> INPUT
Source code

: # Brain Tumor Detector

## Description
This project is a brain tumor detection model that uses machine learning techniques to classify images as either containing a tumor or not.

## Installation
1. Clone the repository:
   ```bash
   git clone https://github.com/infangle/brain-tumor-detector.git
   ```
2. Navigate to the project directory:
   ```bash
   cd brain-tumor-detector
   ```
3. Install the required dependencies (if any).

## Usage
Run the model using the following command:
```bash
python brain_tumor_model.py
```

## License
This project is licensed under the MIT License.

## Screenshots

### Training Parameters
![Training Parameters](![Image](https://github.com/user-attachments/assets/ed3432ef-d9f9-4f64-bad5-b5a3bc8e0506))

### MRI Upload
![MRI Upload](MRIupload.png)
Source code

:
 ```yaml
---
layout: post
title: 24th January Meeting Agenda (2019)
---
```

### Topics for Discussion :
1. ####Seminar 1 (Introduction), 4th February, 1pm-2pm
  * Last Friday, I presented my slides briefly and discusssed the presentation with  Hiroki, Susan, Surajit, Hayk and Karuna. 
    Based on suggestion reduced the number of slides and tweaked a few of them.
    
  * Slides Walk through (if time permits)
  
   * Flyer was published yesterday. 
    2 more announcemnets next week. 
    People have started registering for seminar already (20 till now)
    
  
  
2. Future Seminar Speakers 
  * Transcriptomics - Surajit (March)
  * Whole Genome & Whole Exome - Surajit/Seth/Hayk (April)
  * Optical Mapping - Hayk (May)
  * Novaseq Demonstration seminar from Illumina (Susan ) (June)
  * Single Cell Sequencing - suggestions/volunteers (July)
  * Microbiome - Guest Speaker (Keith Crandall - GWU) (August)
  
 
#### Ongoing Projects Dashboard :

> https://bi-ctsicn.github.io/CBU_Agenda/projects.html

==

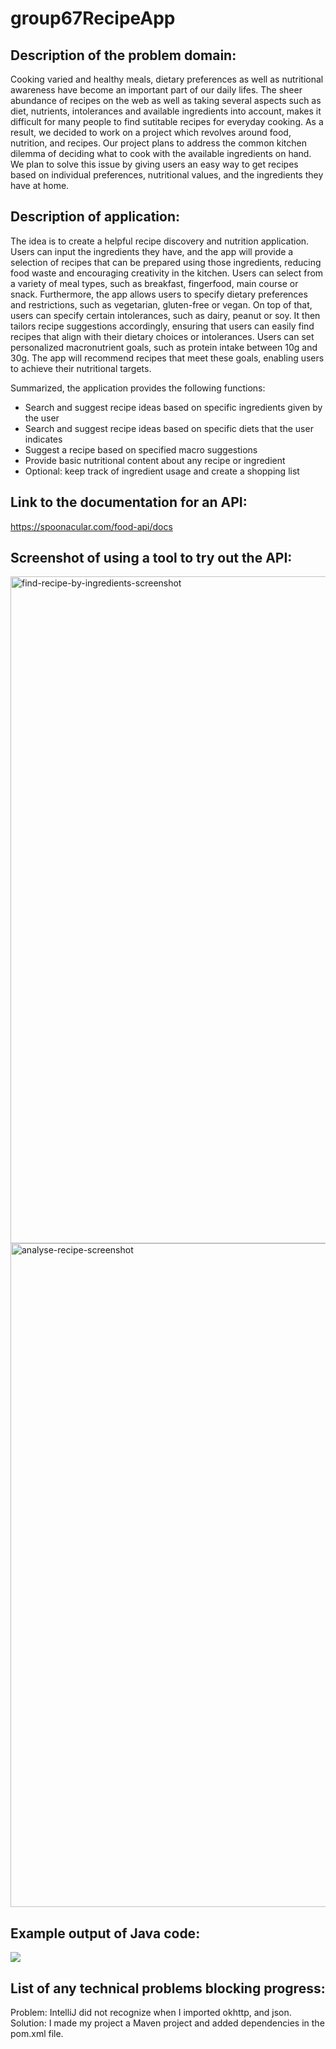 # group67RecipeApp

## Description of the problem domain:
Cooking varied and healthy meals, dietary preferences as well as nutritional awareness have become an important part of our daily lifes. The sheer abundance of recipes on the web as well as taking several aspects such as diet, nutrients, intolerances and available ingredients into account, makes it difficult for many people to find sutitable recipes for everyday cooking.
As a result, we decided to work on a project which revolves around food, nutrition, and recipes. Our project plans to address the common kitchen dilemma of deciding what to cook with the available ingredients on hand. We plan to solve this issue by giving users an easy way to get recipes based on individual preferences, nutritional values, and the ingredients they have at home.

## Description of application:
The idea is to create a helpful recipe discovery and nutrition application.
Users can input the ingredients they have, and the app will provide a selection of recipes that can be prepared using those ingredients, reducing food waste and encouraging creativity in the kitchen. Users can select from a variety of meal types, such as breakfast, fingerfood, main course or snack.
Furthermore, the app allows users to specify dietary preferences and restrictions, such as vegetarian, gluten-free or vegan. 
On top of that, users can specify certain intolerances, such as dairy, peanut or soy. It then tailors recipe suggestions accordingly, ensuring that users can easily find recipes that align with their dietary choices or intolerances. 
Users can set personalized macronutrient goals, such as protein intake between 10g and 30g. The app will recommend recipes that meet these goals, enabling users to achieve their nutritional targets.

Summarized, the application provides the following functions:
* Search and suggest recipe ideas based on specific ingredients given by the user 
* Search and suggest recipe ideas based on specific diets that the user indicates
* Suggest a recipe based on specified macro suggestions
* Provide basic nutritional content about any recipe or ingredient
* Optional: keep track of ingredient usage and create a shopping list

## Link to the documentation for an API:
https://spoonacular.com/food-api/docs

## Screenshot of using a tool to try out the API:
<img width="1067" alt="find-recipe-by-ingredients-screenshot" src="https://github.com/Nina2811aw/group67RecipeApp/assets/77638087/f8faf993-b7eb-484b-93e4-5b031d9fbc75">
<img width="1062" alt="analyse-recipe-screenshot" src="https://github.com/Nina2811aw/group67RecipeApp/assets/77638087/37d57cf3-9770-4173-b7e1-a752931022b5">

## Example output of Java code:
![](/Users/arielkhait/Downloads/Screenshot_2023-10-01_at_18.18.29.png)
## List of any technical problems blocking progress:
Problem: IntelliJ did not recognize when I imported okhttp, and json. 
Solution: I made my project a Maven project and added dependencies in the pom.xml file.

> WHAT TO DO
Within the listing above, the range opens at the line with "## Example output" and closes at the line with "Solution: I made". Reproduce exactly the lines of that range, including both ends.

> SOLUTION TO THIS TASK
## Example output of Java code:
![](/Users/arielkhait/Downloads/Screenshot_2023-10-01_at_18.18.29.png)
## List of any technical problems blocking progress:
Problem: IntelliJ did not recognize when I imported okhttp, and json. 
Solution: I made my project a Maven project and added dependencies in the pom.xml file.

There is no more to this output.